Compassionate Communities – What matters most at the end of life?
In the first of a new monthly column, Dr Joe Sawyer, an Academic Clinical Fellow in Palliative Care, provides an update on the fantastic Compassionate Communities’ activities taking place in East Suffolk.
Death comes to us all at some stage. The idea of dying often fills people with fear and sadness, yet death can also bring companionship, courage, strength, love and compassion.
Death can occur in many ways and at different times in our lives, yet how it is experienced is often shaped by relationships made during the process of dying and grieving. Commonly, people associate the responsibility for caring relationships at the end-of-life with doctors, nurses and other professionals.
Whilst such people have an important role, the reality is when someone is dying, most their time is spent alone, with friends and family or in the company of the TV or radio. Here relationships with people, places and often animal companions can matter hugely and even define how we experience death. Such spaces exist within, and are created by the local community.
As we open up our social spaces again, following a difficult year away, think back to social interactions that are so common to everyday life and how much a simple act of kindness or compassion can mean for someone dealing with serious illness or loss. Imagine the possibilities when such interactions are part of the fabric of the whole community.
It is time to recognise these often overlooked interactions as not just simple acts of kindness but as the driving force to how we experience serious illness, dying, caregiving and loss.
In this way, caring relationships are not merely the remit of healthcare professionals but the responsibility of the community. Such an idea is growing and has led to Ipswich and Felixstowe joining the ‘Compassionate Community’ initiative facilitated by St Elizabeth Hospice.

#### TASK LIST
a – In the Compassionate Communities column, which two places have joined the 'Compassionate Community' initiative?
b – Return the passage of the Compassionate Communities column that opens with the words containing "It is time to" and closes with "St Elizabeth Hospice.", copied word for word.

Limb landmark coordinates
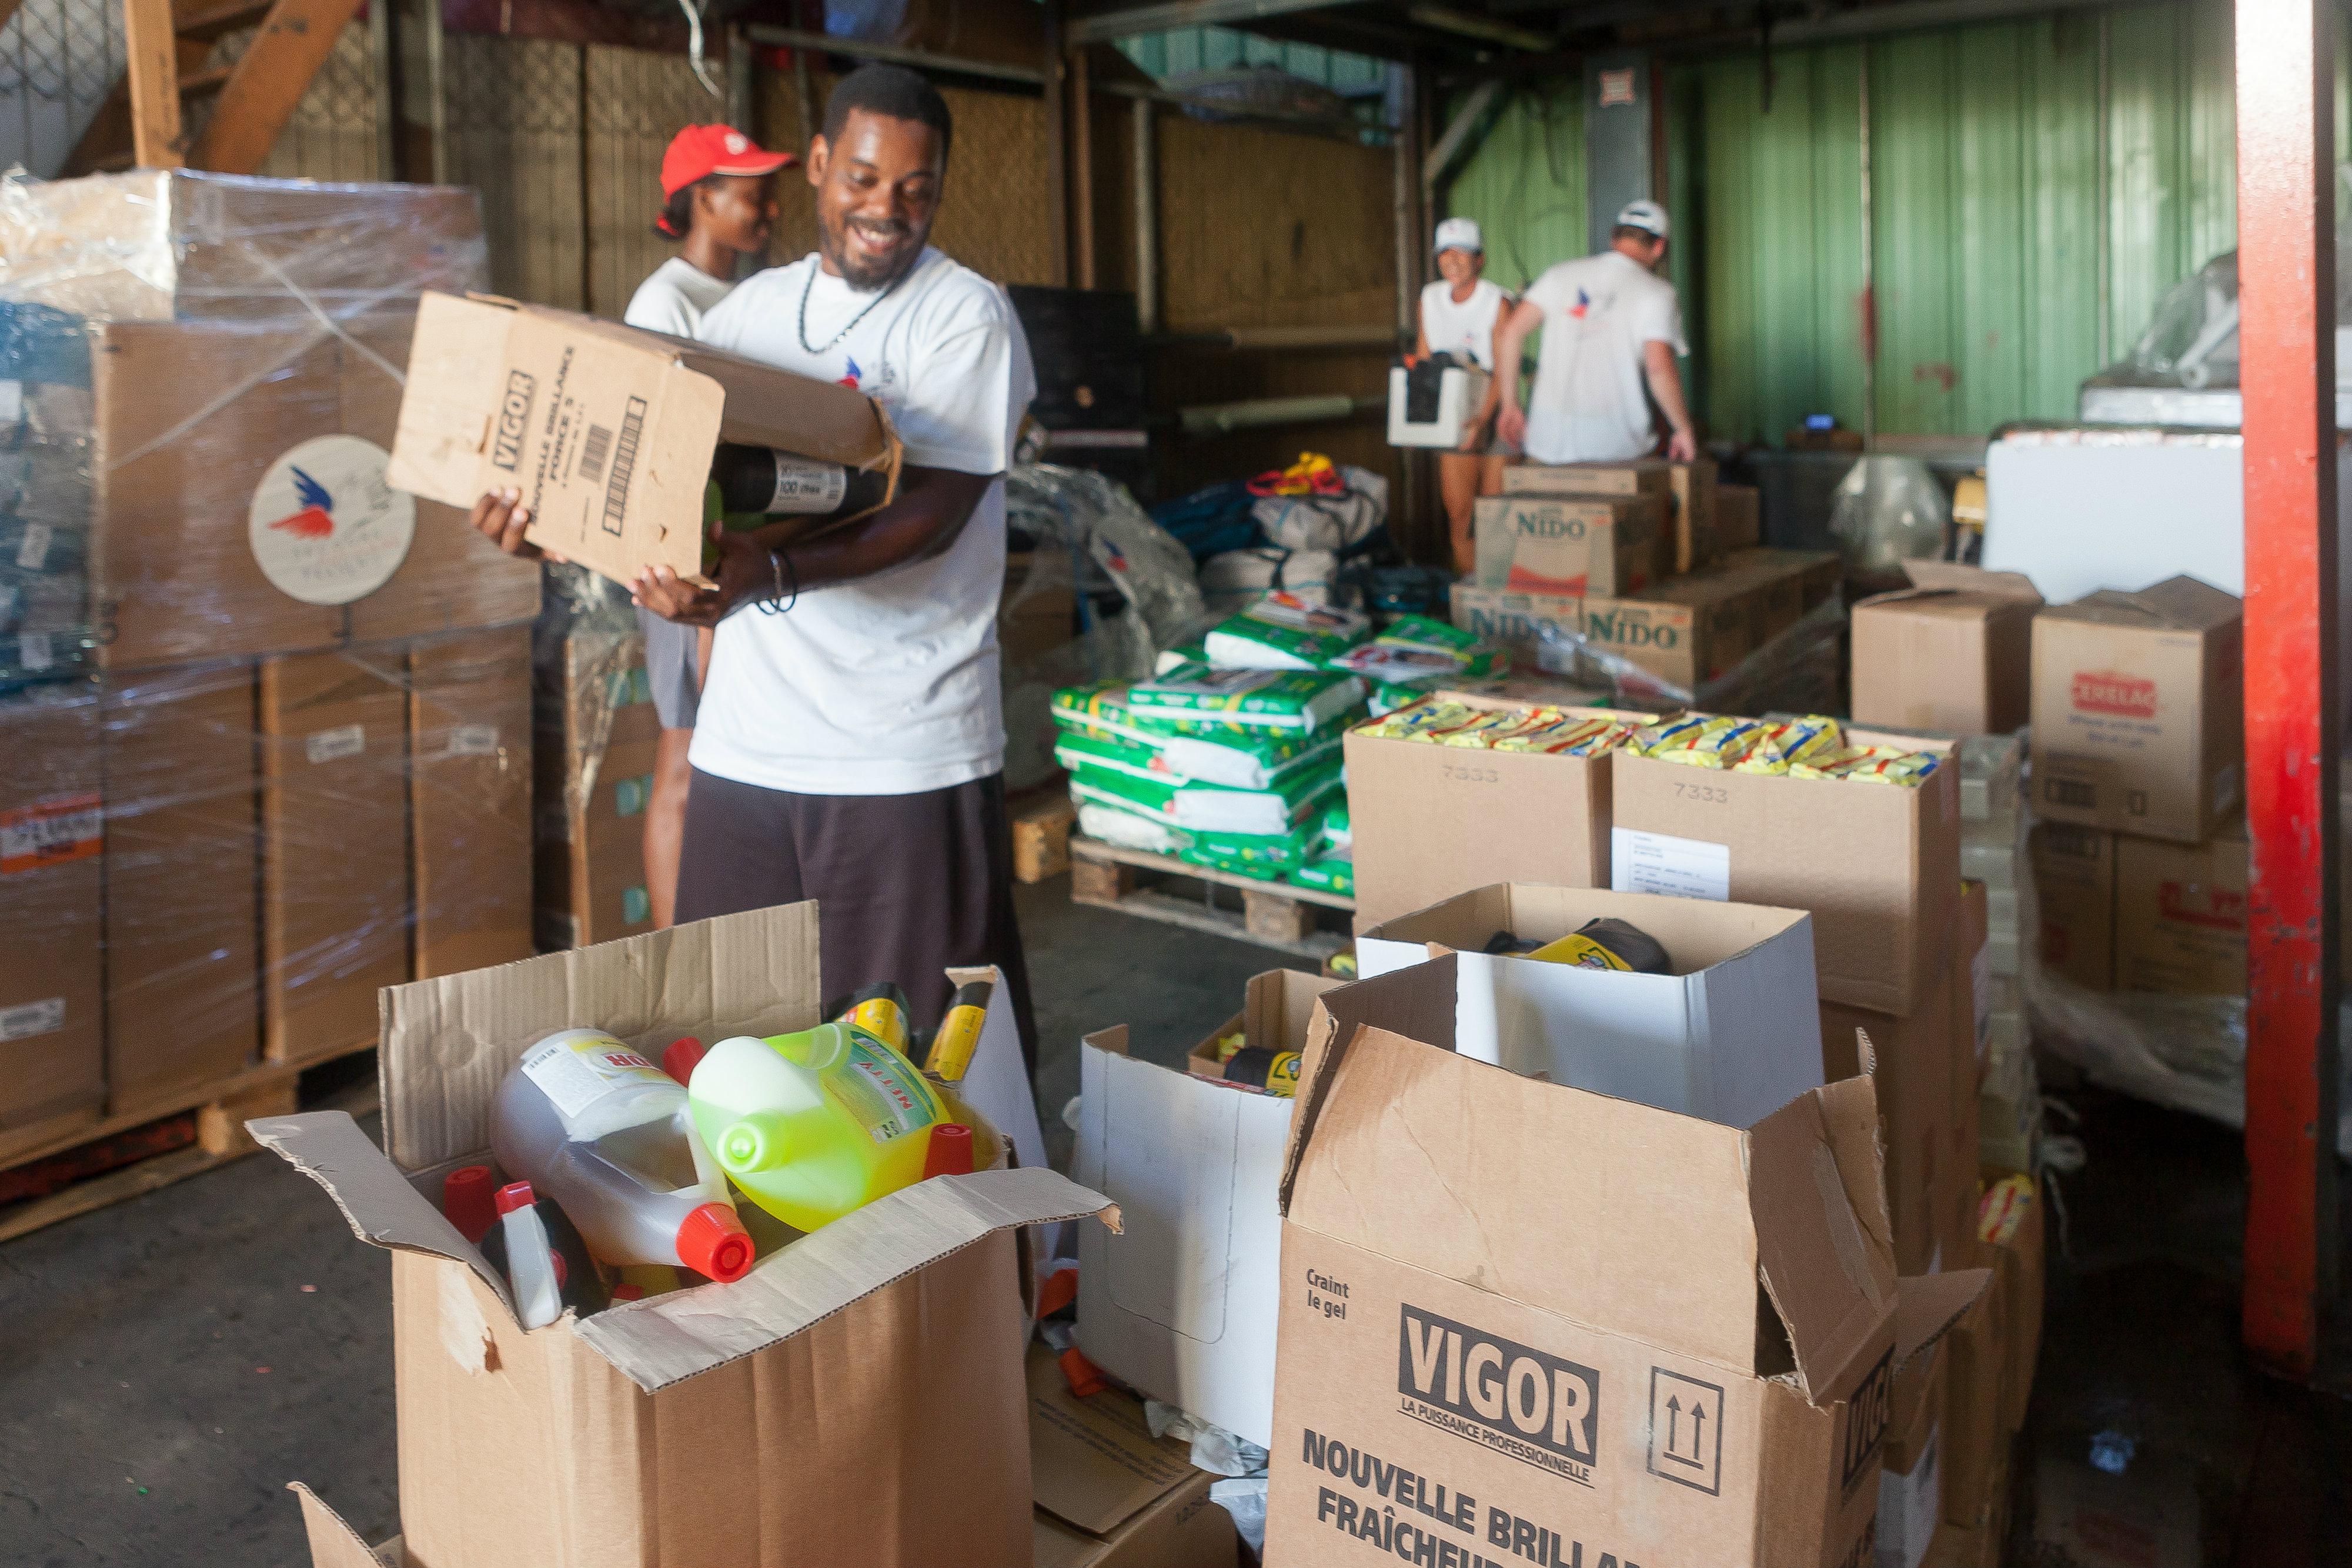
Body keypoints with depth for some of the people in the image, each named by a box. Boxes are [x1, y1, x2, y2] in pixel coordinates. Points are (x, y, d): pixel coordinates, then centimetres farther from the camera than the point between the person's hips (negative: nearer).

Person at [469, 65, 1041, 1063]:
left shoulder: (965, 316, -3)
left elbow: (934, 511, -16)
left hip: (904, 756, -5)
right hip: (746, 743, 5)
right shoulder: (753, 308, 15)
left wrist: (769, 574, -31)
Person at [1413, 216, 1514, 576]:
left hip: (1496, 417, -4)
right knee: (1459, 513, 1)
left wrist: (1482, 419, -32)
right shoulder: (1430, 299, 4)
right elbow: (1423, 358, 12)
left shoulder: (1498, 304, -14)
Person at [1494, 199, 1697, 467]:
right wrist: (1685, 430, -3)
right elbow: (1660, 367, -14)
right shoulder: (1656, 292, 0)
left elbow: (1509, 331, 5)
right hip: (1616, 442, -3)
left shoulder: (1562, 275, 12)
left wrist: (1510, 405, 11)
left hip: (1549, 441, 3)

#### SOLUTIONS IN ORDER
a – Ipswich and Felixstowe.

b –
It is time to recognise these often overlooked interactions as not just simple acts of kindness but as the driving force to how we experience serious illness, dying, caregiving and loss.
In this way, caring relationships are not merely the remit of healthcare professionals but the responsibility of the community. Such an idea is growing and has led to Ipswich and Felixstowe joining the ‘Compassionate Community’ initiative facilitated by St Elizabeth Hospice.